- Chapra Location in West Bengal, India Chapra Chapra (India)
- Coordinates: 23°32′21″N 88°32′48″E﻿ / ﻿23.539132°N 88.546742°E
- Country: India
- State: West Bengal
- District: Nadia

Area
- • Total: 4.1232 km^{2} (1.5920 sq mi)

Population (2011)
- • Total: 14,123
- • Density: 3,425.3/km^{2} (8,871.4/sq mi)

Languages
- • Official: Bengali, English
- Time zone: UTC+5:30 (IST)
- Telephone code: 03472
- Vehicle registration: WB
- Lok Sabha constituency: Krishnanagar
- Vidhan Sabha constituency: Chapra
- Website: nadia.gov.in

= Chapra, Nadia =

Chapra is a census town and a gram panchayat in the Chapra CD block in the Krishnanagar Sadar subdivision of the Nadia district in the state of West Bengal, India.

==Geography==

===Location===
Chapra is located at .

===Area overview===
Nadia district is mostly alluvial plains lying to the east of Hooghly River, locally known as Bhagirathi. The alluvial plains are cut across by such distributaries as Jalangi, Churni and Ichhamati. With these rivers getting silted up, floods are a recurring feature. The Krishnanagar Sadar subdivision, presented in the map alongside, has the Bhagirathi on the west, with Purba Bardhaman district lying across the river. The long stretch along the Bhagirathi has many swamps. The area between the Bhagirathi and the Jalangi, which flows through the middle of the subdivision, is known as Kalantar, a low-lying tract of black clay soil. A big part of the subdivision forms the Krishnanagar-Santipur Plain, which occupies the central part of the district. The Jalangi, after flowing through the middle of the subdivision, turns right and joins the Bhagirathi. On the south-east, the Churni separates the Krishnanagar-Santipur Plain from the Ranaghat-Chakdaha Plain. The east forms the boundary with Bangladesh. The subdivision is moderately urbanized. 20.795% of the population lives in urban areas and 79.205% lives in rural areas.

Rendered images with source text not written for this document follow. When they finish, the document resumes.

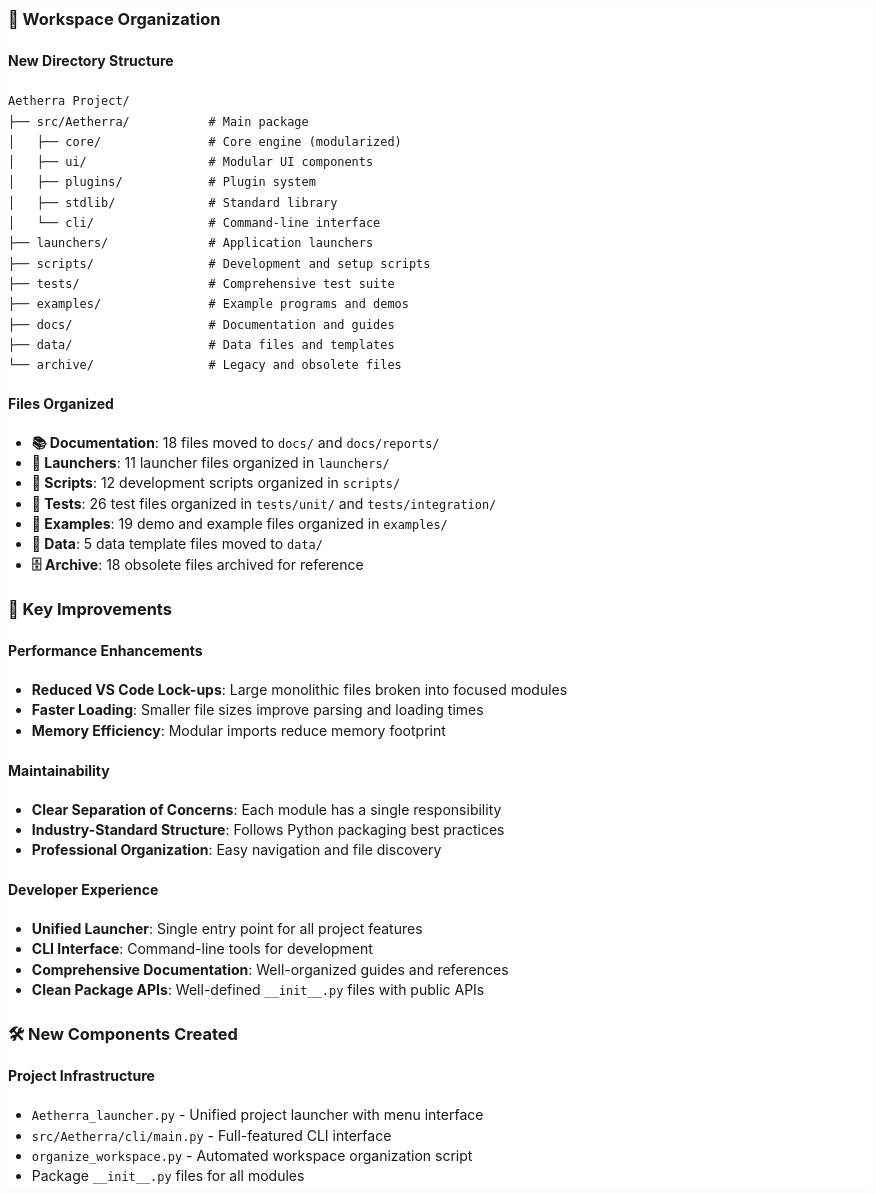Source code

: ### 📁 Workspace Organization

#### New Directory Structure
```
Aetherra Project/
├── src/Aetherra/           # Main package
│   ├── core/               # Core engine (modularized)
│   ├── ui/                 # Modular UI components
│   ├── plugins/            # Plugin system
│   ├── stdlib/             # Standard library
│   └── cli/                # Command-line interface
├── launchers/              # Application launchers
├── scripts/                # Development and setup scripts
├── tests/                  # Comprehensive test suite
├── examples/               # Example programs and demos
├── docs/                   # Documentation and guides
├── data/                   # Data files and templates
└── archive/                # Legacy and obsolete files
```

#### Files Organized
- **📚 Documentation**: 18 files moved to `docs/` and `docs/reports/`
- **🚀 Launchers**: 11 launcher files organized in `launchers/`
- **🔧 Scripts**: 12 development scripts organized in `scripts/`
- **🧪 Tests**: 26 test files organized in `tests/unit/` and `tests/integration/`
- **🎯 Examples**: 19 demo and example files organized in `examples/`
- **💾 Data**: 5 data template files moved to `data/`
- **🗄️ Archive**: 18 obsolete files archived for reference

### 🎯 Key Improvements

#### Performance Enhancements
- **Reduced VS Code Lock-ups**: Large monolithic files broken into focused modules
- **Faster Loading**: Smaller file sizes improve parsing and loading times
- **Memory Efficiency**: Modular imports reduce memory footprint

#### Maintainability
- **Clear Separation of Concerns**: Each module has a single responsibility
- **Industry-Standard Structure**: Follows Python packaging best practices
- **Professional Organization**: Easy navigation and file discovery

#### Developer Experience
- **Unified Launcher**: Single entry point for all project features
- **CLI Interface**: Command-line tools for development
- **Comprehensive Documentation**: Well-organized guides and references
- **Clean Package APIs**: Well-defined `__init__.py` files with public APIs

### 🛠️ New Components Created

#### Project Infrastructure
- `Aetherra_launcher.py` - Unified project launcher with menu interface
- `src/Aetherra/cli/main.py` - Full-featured CLI interface
- `organize_workspace.py` - Automated workspace organization script
- Package `__init__.py` files for all modules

Note: The map alongside presents some of the notable locations in the subdivision. All places marked in the map are linked in the larger full screen map. All the four subdivisions are presented with maps on the same scale – the size of the maps vary as per the area of the subdivision.

==Demographics==
According to the 2011 Census of India, Chapra had a total population of 14,123, of which 7,161 (51%) were males and 6,962 (49%) were females. Population in the age range 0–6 years was 1,436. The total number of literate persons in Chapra was 10,086 (79.50% of the population over 6 years).

==Civic administration==
===Police station===
Chapra police station has jurisdiction over the Chapra CD block. The total area covered by the police station is 306 km^{2} and the population covered is 270,541 (2001 census). 37.5 km of India-Bangladesh border is part of this police station area.

===CD block HQ===
The headquarters of Chapra community development block are located at Chapra.

==Education==
There is a college named Chapra Bangaljhi Mahavidyalaya, was established at Bangaljhi in 2001. Affiliated to the University of Kalyani, it offers honours courses in Bengali, English, Sanskrit, history, geography, political science, philosophy, education and sociology. Hat Chapra King Edward High School is one of the oldest school in the district situated at Chapra.

==Transport==
State Highway 11, running from Mahammad Bazar (in Birbhum district) to Ranaghat (in Nadia district), passes through this town.

==Infrastructure==
According to the District Census Handbook 2011, Nadia, Chapra covered an area of 4.1232 km^{2}. Among the civic amenities, it had 5.25 km roads with both open and closed drains, the protected water supply involved BWT, tubewell, borewell. It had 2,057 domestic electric connections. Among the medical facilities it had 1 dispensary/ health centre, 1 family welfare centre, 1 nursing home, 1 charitable hospital/ nursing home, 4 medicine shops. Among the educational facilities it had were 5 primary schools, 1 middle school, 1 secondary school, 1 senior secondary school. It had 3 non-formal education centres (Sarva Siksha Abhiyan). Among the social, recreational and cultural facilities, it had 1 public library. Three important items it produced were mustard oil, steel almirah, leather bags. It had the branch offices of 1 nationalised bank, 1 cooperative bank, 1 agricultural credit society and 1 non-agricultural credit society.